- [PROBLEM TO WORK ON]
Copy the school boundary discussion from "I don't see" through "lost their minds.", swapping "neighborhood" for "community".

- [GIVEN TEXT]
When new schools open, or schools expand (as happened here), there will be shifts in articulation patterns. Almost be definition, that will mean some demographic changes, given residential segregation in our county.

I don't see a judge (or any deliberative body) buying the plaintiffs' argument here. Someone had to move. It turned out to be these folks. It it wasn't them, it would have been some other neighborhood, which would also have lost their minds.
Anonymous
Anonymous wrote:
Anonymous wrote:
Not really, it would have made more sense for proximity, continuity and articulation to keep Daly/Fox Chapel at Neelsville and then go to SV leaving CB and Gibbs at RH and Clarksburg. I can understand why from a racial diversity perspective MCPS did not want to do this. MCPS should be honest about it though and its a much stronger case to try to get the 2007 ruling overturned than to try to claim you didn't use race, especially when you published a racial impact table on your website as part of the announcement.


If MCPS admits racial balancing, the lower courts have to follow Supreme Court precedents and rule against it. In most cases, only the Supreme Court can overrule itself. Because the Supreme Court may not even take up this case, MCPS will have no choice but insists it is not about racial balancing.


The good thing is that it will be super-easy to say that it wasn't about racial balancing, because it wasn't about racial balancing.

To repeat: MCPS looks at FOUR factors:

1. geography
2. demographics
3. facility utilization
4. continuity

This is not a secret. It's explicitly stated in the policy. It's been explicitly stated in the policy for years.
Anonymous
Anonymous wrote:
Anonymous wrote:
Anonymous wrote:
What rational was given for swapping students between Neelsville and Rocky Hill?

If the purpose of the boundary rezoning was to relieve crowding at Clarksburg High and fill the under enrolled new SV school, then why move a bunch of kids out of Neelsville into Rocky and vive versa? Other than demographic balancing, there is no capacity gain or loss from swapping students.


An earlier poster explained it well: "the move also helps with articulation. Previously, Daly/Fox Chapel kids went to Neelsville MS and then Clarksburg HS. Now, they will go to Rocky Hill MS and then Clarksburg HS. Similarly, without middle-school reassignment, Cabin Branch and Gibbs ES would have gone to Rocky Hill MS and then Seneca Valley HS; but instead they will go to Neelsville MS and then Seneca Valley HS. "


Not really, it would have made more sense for proximity, continuity and articulation to keep Daly/Fox Chapel at Neelsville and then go to SV leaving CB and Gibbs at RH and Clarksburg. I can understand why from a racial diversity perspective MCPS did not want to do this. MCPS should be honest about it though and its a much stronger case to try to get the 2007 ruling overturned than to try to claim you didn't use race, especially when you published a racial impact table on your website as part of the announcement.


Except it was from a FARMS disparity perspective. Which is clearly explained in the superintendent's recommendation.


I think that would be true if the group of FARMS students in MoCo was as diverse as it is in other parts of the country. It’s not.

- [LISTING]
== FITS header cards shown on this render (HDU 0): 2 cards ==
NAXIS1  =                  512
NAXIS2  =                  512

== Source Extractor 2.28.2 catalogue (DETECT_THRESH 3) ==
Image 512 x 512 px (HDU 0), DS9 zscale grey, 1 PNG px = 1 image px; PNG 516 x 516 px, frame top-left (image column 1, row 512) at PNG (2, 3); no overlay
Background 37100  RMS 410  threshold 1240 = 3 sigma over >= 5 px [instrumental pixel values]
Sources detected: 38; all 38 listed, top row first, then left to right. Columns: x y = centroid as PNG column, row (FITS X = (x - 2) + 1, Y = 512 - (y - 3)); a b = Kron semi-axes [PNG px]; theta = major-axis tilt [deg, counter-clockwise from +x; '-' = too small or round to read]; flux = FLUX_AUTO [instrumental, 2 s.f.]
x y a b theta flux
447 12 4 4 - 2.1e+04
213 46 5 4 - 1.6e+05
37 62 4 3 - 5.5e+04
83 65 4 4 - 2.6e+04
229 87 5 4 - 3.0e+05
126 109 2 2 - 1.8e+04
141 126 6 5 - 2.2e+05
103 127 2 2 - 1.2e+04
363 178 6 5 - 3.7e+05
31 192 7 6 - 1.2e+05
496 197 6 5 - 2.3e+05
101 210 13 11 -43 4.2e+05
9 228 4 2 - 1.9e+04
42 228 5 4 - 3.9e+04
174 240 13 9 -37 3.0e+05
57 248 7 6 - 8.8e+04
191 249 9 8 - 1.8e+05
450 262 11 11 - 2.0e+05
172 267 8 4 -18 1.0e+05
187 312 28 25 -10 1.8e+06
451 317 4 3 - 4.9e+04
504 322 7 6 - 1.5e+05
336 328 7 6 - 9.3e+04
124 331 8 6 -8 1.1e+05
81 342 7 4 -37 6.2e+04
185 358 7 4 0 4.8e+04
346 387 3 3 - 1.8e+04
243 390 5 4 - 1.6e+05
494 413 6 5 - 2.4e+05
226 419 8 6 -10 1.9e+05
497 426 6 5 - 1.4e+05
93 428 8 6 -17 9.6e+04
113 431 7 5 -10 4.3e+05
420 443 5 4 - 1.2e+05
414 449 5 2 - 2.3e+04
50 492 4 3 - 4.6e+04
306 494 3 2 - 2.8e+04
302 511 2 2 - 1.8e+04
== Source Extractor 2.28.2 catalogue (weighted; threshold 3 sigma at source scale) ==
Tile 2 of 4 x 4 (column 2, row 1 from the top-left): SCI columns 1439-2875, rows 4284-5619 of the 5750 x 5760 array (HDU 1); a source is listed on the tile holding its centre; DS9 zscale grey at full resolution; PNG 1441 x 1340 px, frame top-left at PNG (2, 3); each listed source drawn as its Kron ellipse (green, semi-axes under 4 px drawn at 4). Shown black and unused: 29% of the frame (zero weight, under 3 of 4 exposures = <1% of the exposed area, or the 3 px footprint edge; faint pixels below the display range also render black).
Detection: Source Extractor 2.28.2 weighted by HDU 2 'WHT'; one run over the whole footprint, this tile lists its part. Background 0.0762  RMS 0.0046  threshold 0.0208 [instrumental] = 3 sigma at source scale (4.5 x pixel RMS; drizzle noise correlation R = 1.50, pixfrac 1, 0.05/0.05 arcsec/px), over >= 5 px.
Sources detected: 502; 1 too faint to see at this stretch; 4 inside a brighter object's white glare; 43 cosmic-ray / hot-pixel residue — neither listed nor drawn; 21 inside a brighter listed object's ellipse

- [TASK ANSWER]
I don't see a judge (or any deliberative body) buying the plaintiffs' argument here. Someone had to move. It turned out to be these folks. It it wasn't them, it would have been some other community, which would also have lost their minds.